# Im needing some advice on MORE power



## muddynmichigan (May 28, 2015)

How is everyone? Im new here so please bear with me.... Ok for starters I have a 2010 sportsman 500 HO. I have a 2 inch lift. 30x10x12 Black Mambas. STI HD beadlocks. Epi clutch kit. Dynojet jet kit. Cant remember the brand but a slip on exhaust single out into a dual snorkel. Wild boar raid relocate. And the two per side through the fender snorkel kit from Snorkle your atv... I don't really trail ride anymore with this quad I have another 2010 sportsman for that. We drag race at atv parties and fairs and really anywhere we can.
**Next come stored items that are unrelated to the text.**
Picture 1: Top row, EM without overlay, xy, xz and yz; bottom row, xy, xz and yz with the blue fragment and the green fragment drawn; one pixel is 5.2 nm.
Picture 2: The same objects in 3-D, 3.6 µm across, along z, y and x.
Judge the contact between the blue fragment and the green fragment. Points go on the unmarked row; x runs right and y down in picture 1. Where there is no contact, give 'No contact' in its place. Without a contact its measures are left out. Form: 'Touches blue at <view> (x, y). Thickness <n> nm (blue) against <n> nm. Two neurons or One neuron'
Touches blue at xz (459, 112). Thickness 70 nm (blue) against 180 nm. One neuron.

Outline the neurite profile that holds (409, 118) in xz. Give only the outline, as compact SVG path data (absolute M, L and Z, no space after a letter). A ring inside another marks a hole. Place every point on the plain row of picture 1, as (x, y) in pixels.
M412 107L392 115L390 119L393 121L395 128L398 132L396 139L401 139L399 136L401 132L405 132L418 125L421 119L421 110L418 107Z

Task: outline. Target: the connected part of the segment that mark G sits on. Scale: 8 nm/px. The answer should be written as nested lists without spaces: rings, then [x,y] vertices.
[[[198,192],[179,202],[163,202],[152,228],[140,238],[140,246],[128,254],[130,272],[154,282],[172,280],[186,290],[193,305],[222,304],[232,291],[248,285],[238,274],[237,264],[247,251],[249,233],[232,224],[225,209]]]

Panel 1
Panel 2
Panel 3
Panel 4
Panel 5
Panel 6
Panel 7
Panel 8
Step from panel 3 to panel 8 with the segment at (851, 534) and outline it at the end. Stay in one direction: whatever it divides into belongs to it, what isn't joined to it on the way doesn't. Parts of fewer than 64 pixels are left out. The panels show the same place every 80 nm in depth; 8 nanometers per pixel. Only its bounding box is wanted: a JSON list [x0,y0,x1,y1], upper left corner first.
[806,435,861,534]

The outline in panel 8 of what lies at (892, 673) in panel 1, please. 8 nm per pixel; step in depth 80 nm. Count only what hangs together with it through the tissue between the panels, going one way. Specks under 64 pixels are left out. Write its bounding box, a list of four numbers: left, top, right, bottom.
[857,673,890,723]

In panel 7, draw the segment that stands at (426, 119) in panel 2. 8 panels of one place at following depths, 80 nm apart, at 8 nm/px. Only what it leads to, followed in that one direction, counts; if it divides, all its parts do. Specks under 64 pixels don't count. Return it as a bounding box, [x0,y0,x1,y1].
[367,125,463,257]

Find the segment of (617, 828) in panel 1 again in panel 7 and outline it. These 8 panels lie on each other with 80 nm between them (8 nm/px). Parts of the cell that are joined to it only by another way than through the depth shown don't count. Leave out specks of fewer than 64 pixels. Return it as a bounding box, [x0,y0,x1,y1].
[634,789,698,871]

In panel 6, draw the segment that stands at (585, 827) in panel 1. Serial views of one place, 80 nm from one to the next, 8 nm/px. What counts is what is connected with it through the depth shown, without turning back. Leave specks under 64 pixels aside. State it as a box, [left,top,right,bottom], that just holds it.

The way the classes are set up I have to go int the modified open class which puts me with a whole lot of quads with twice the motor I have but I always finish in the top 3 with a couple first place... God I love POLARIS!!!!! So here is my question. I have talked to speedwerx. They are saying to get rid of the stock carb and go to a mechanical carb. Go with there intake and jug with some port work and a diff cam. So does anyone have any experience or advice all would be greatly appreciated!?!?!!! thanks guys...


----------



## Polaris425 (Dec 16, 2004)

getting rid of those bricks for tires would free up some power..... lol


----------



## CTBruterider (Jul 23, 2010)

Polaris425 said:


> getting rid of those bricks for tires would free up some power..... lol


Lol... I was thinking the exact same thing :haha:


----------



## Cameron (Jun 17, 2014)

x3 on the tires haha. 30in mambas have the rotating mass of a D6 dozer. it will all really depend on how much your willing to spend.


----------



## muddynmichigan (May 28, 2015)

lol ya there heavy but I cant do it. Those tires have made such a difference that I would rather put more into the motor and really get them turning.. Has anyone done any of these motor mods and are ya happy if so????


----------



## NMKawierider (Apr 11, 2009)

LOL..well you have put a tire on a 500 that most of us would have second thoughts on putting on an 850 or 1000.


----------



## muddynmichigan (May 28, 2015)

lol and this 500 has spanked every 850 and 1000 that ive raced.. I figured that asking here would be a waste of time unless I was trying to figure out how to do a headlight mod or put some pretty ****ing lights on it... thanks guys


----------



## ColtenG (Feb 3, 2014)

Cheaper and probably get more power out of a used big boar lol.


----------



## z24guy (Nov 27, 2010)

Do what speedwerx says then, sounds like you have all the opinion you need right there. No need to start insulting the forum. 

And it would be cheaper and more reliable to just put those tires on an 850 instead of trying to turn your 500 into somthing its not (fast).


----------